The public is invited to comment on the plan.

I have yet to carefully review the draft --but if there is going to be a national plan we need to provide some vision for the way ubiquitious computing can lead to the --as Karen Cator stated the "re-inspiration" of teachers to become more effective and enable their students to reach their potential. That re-inspiration is more likely to come about not because technology can provide greater order of efficiencies in terms of productivity and data management--a bias in this plan-- but also because we set out a series of best practices that motivate and inspire students to learn in ways that embrace our need to prepare students for a 21st century globally interdependent world. It would seem to me that the community has an opportunity to influence this report and by extension the debate about the role of technology in the forseeable future.


Steve Midgely from the FCC set out some key points that complemented the National Plan by talking substantively about the future of digital learning and how broadband speeds need to be increased to facilitate the best forms of the learning that require far more video and interactivity than most schools (and community colleges for that matter) are currently capable of using. He recounted that only 16% of community colleges as opposed to 91 %of research universities have the needed high speed bandwidth. He identified some of the barriers to online learning:

o Teachers prevented from teaching across state lines
o Limited supply of high quality content
o Limited digital literacy skills on the part of teachers and students
o Limited access to public data and transparency of that data
o Complexity of the E-rate program--he has some changes in mind for example for simple applications the equivalent of the EZ 1040 application, the use of networked school buildings for job trainers in after school hours.

Additionally Midgely referenced the need to advance online learning through

-technical/interoperability standards for government-generated multimedia elements, such as images from NASA, and data from other sources.

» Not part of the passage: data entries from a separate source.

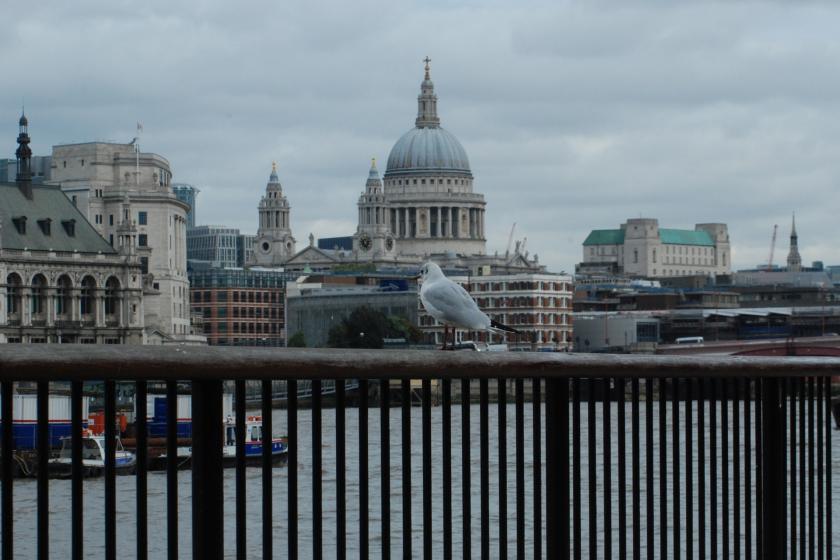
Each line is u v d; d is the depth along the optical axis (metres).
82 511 9.09
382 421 11.18
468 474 12.02
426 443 11.40
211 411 9.71
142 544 9.29
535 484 12.83
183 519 50.88
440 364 11.14
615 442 60.00
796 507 16.83
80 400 9.04
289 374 9.88
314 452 10.57
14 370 8.21
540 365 12.14
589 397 13.53
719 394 16.42
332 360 10.20
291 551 10.27
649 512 14.48
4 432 8.43
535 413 12.80
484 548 12.26
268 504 10.13
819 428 17.44
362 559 11.06
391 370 10.71
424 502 11.54
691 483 15.23
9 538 8.48
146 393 9.32
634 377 13.52
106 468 9.16
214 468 9.74
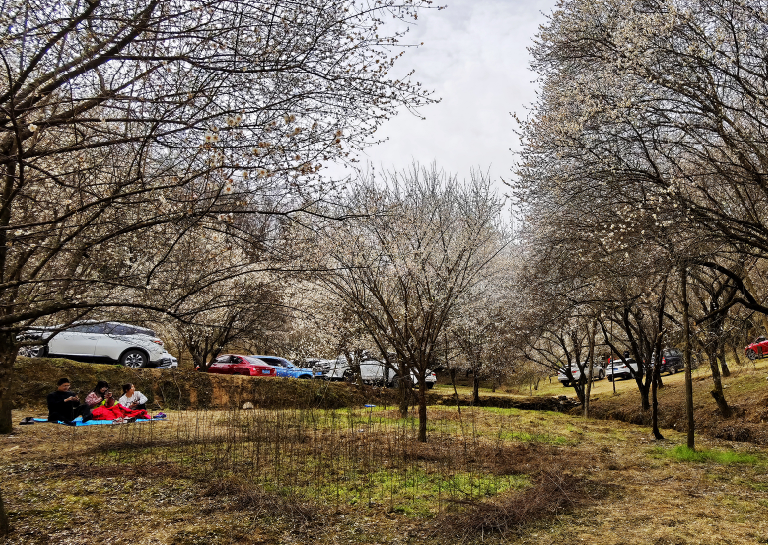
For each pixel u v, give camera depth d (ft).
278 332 55.42
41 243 21.01
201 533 18.19
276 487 23.32
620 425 51.31
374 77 17.46
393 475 26.45
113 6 15.53
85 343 52.70
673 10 25.73
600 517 20.97
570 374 66.39
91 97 15.39
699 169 31.01
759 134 27.43
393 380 72.90
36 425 36.06
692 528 19.42
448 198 48.67
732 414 43.29
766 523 19.86
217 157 15.06
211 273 18.06
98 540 17.20
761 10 25.64
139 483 23.31
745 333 44.83
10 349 32.42
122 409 39.96
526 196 36.99
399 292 38.27
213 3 15.33
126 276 17.74
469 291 50.44
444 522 19.66
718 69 26.27
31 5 14.20
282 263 19.20
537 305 46.16
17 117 14.30
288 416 44.78
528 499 22.40
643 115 29.14
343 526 19.52
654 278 35.37
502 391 96.68
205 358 66.23
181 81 16.55
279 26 16.55
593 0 33.12
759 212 32.48
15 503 20.01
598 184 31.65
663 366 80.43
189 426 38.91
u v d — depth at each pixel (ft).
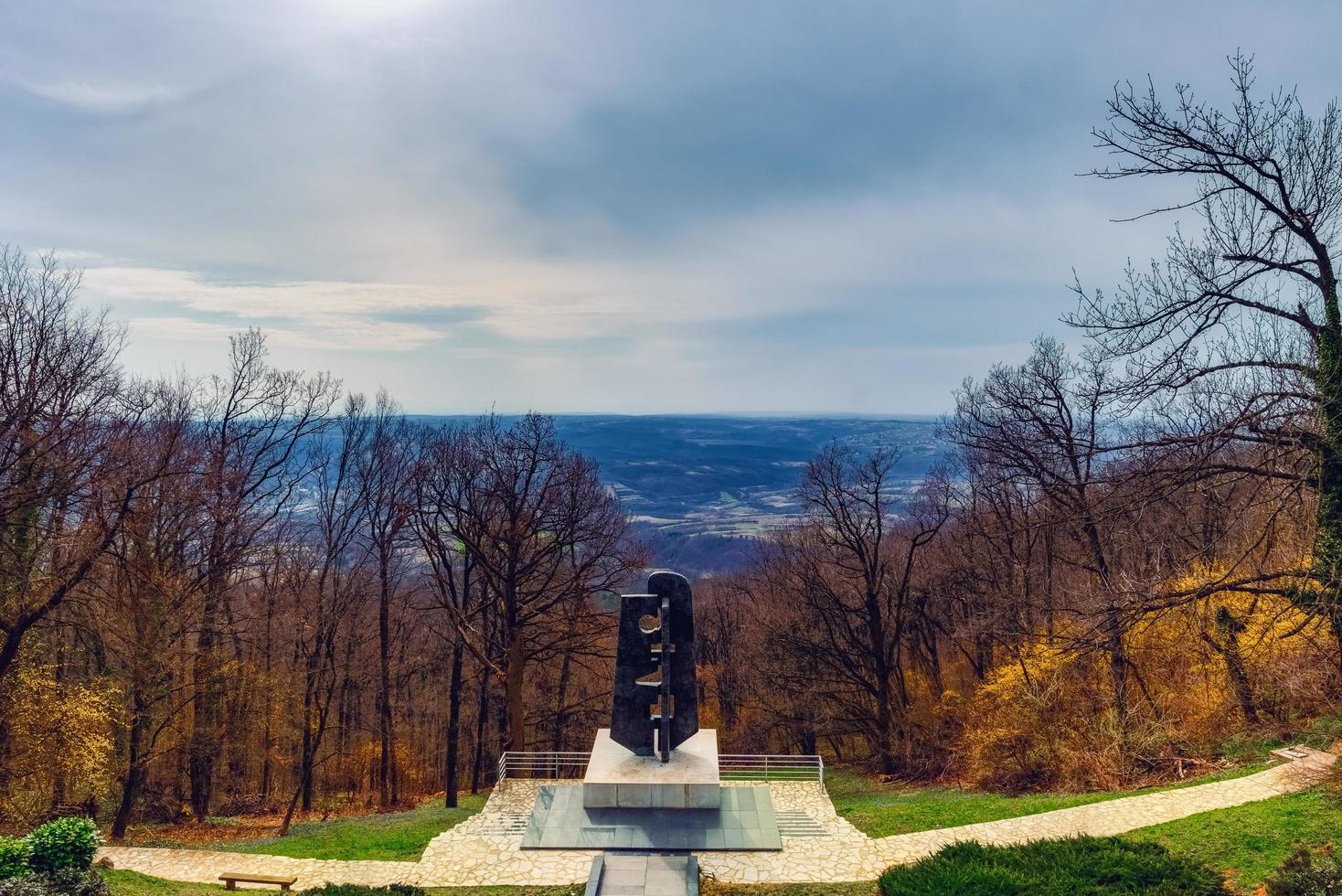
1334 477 55.01
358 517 118.93
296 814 106.73
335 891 55.06
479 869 59.88
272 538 110.42
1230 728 75.92
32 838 50.03
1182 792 63.57
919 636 135.74
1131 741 77.92
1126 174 58.29
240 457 104.53
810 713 131.03
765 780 78.23
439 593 125.59
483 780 134.41
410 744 147.02
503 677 94.38
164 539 91.40
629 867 58.23
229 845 72.13
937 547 136.77
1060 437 86.58
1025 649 93.56
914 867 53.47
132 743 85.15
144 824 92.89
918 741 114.11
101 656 93.91
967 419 110.73
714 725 170.81
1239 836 52.90
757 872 58.08
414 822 79.66
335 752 119.85
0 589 73.92
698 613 183.32
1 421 72.18
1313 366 56.08
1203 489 57.98
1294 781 60.49
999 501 108.68
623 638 72.28
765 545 173.99
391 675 129.39
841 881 56.29
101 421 82.64
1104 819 60.39
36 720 74.18
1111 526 76.64
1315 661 67.46
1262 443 55.98
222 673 95.71
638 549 114.93
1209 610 77.66
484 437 103.30
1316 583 57.11
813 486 120.47
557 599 97.09
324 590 119.65
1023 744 88.79
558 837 63.62
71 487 74.18
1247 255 54.80
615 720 71.82
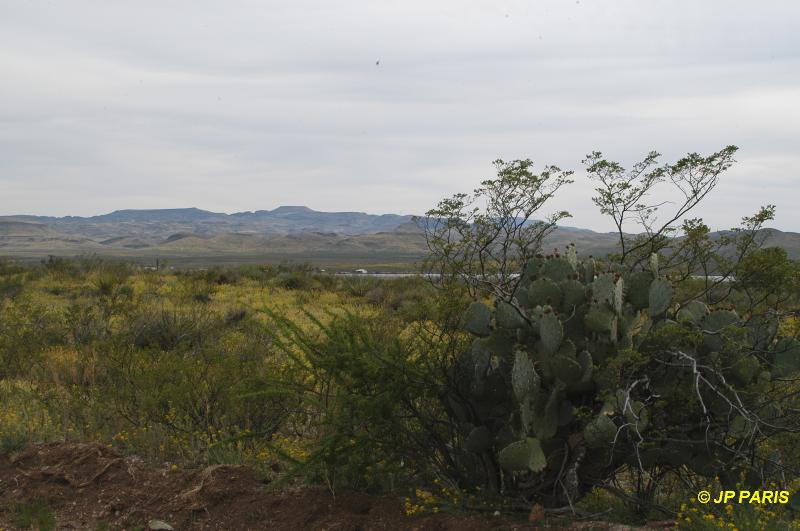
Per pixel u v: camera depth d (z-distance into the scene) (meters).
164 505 5.48
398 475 5.64
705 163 5.53
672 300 5.66
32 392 8.29
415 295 22.19
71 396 7.94
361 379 5.25
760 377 5.21
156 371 7.25
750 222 5.62
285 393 5.81
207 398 6.95
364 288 28.02
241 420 6.91
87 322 13.34
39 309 13.95
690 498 5.05
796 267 5.34
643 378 5.03
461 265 5.98
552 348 4.97
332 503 5.34
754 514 4.53
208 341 11.73
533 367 4.92
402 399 5.31
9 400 8.38
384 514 5.13
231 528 5.16
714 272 5.81
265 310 6.16
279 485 5.64
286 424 7.02
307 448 5.91
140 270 37.72
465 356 5.46
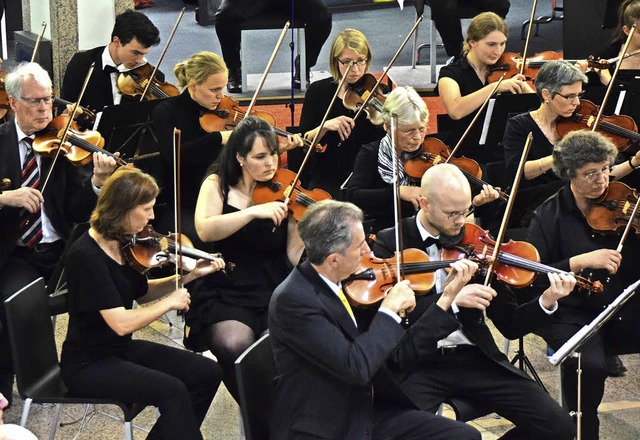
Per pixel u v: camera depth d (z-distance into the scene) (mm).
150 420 6285
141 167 7246
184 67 7617
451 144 8008
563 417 5215
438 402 5246
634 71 8141
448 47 10711
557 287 5254
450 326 4996
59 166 6660
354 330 4664
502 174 7164
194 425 5191
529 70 8430
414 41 11359
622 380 6777
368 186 6879
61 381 5449
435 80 10969
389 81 8086
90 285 5125
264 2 10375
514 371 5273
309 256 4625
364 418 4664
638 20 8109
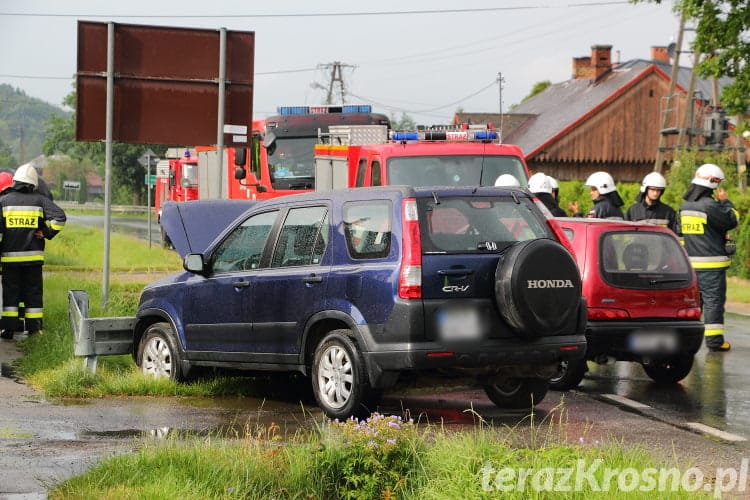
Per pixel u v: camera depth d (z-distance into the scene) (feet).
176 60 63.41
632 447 32.55
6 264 60.85
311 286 39.32
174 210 52.95
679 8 110.01
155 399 43.19
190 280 44.88
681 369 49.73
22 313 61.87
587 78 293.23
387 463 27.84
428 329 36.35
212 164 130.62
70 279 90.17
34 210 60.95
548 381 41.39
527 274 36.86
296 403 42.70
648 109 269.03
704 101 224.94
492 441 30.81
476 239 37.55
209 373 46.03
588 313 46.85
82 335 46.03
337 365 38.11
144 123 63.26
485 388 42.78
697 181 62.54
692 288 48.67
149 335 46.50
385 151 70.18
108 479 27.20
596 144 267.80
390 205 37.58
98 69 62.13
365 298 37.29
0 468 29.22
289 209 41.70
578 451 29.76
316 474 27.55
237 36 64.13
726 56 109.19
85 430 35.63
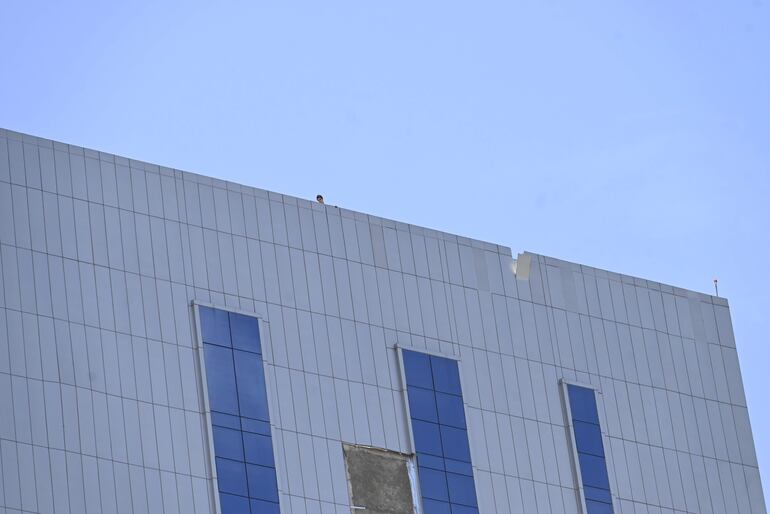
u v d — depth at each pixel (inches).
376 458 6151.6
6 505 5541.3
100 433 5748.0
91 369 5807.1
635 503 6520.7
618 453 6560.0
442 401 6328.7
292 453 6018.7
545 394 6525.6
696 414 6771.7
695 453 6707.7
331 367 6190.9
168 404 5885.8
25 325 5767.7
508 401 6446.9
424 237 6535.4
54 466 5649.6
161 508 5757.9
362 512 6063.0
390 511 6107.3
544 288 6683.1
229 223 6205.7
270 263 6225.4
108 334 5876.0
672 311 6904.5
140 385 5866.1
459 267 6555.1
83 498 5654.5
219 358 6018.7
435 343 6392.7
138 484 5748.0
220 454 5905.5
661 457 6638.8
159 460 5807.1
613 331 6747.1
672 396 6752.0
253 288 6161.4
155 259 6038.4
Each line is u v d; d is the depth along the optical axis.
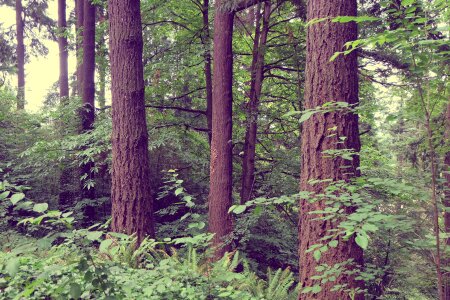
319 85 4.29
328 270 3.56
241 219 9.07
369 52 9.12
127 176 6.47
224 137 8.90
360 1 8.73
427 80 2.45
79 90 14.51
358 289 3.60
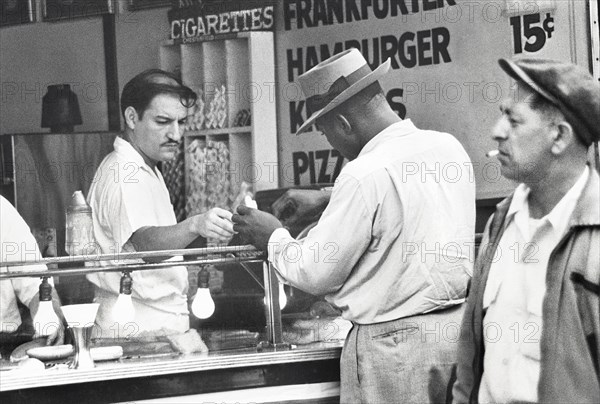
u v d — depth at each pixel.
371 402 5.45
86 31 6.35
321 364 5.69
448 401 5.48
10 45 6.40
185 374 5.46
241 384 5.55
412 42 6.32
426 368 5.43
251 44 6.43
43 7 6.37
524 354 5.55
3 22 6.39
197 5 6.40
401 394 5.43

that would "help provide a uniform platform across the country for all kinds of online learning systems to consume that content, reassemble it.... [W]e should be provisioning all kinds of resources from the National Archives, from Smithsonian, from NASA, from NSF, from the Department of Energy.... All of these resources are digital; they're available now but in proprietary, unique, one-off formats. If we can get a uniform format to publish all of those resources, we can change the game in terms of how digital learning occurs in the United States."

Midgely proposed changing the copyright law to allow digital authors to make their materials available for educational use by marking such materials with a circled "e" symbol (ⓔ) instead of the current circled "c" (©). This would provide blanket permission for educational use of these materials, while publishers who did not want their materials used in this way would be able to continue using the standard copyright symbol. There was no discussion of what would constitute educational use.



So there we have it --a framework that helps to promote the idea that technology can be a vital force in meeting todays' challenge--creating more college graduates--so we can be more internationally competitive--but does not specify in enough detail how we can meet it more imaginatively and creatively than we have done in the past. Rather it simply points to the new efficiencies that technology affords and talks more confidently about a learner centered future. It is now our turn--the turn of globally minded teachers to make that vision more recognizable to every day teachers. We should not flinch from this exciting challenge.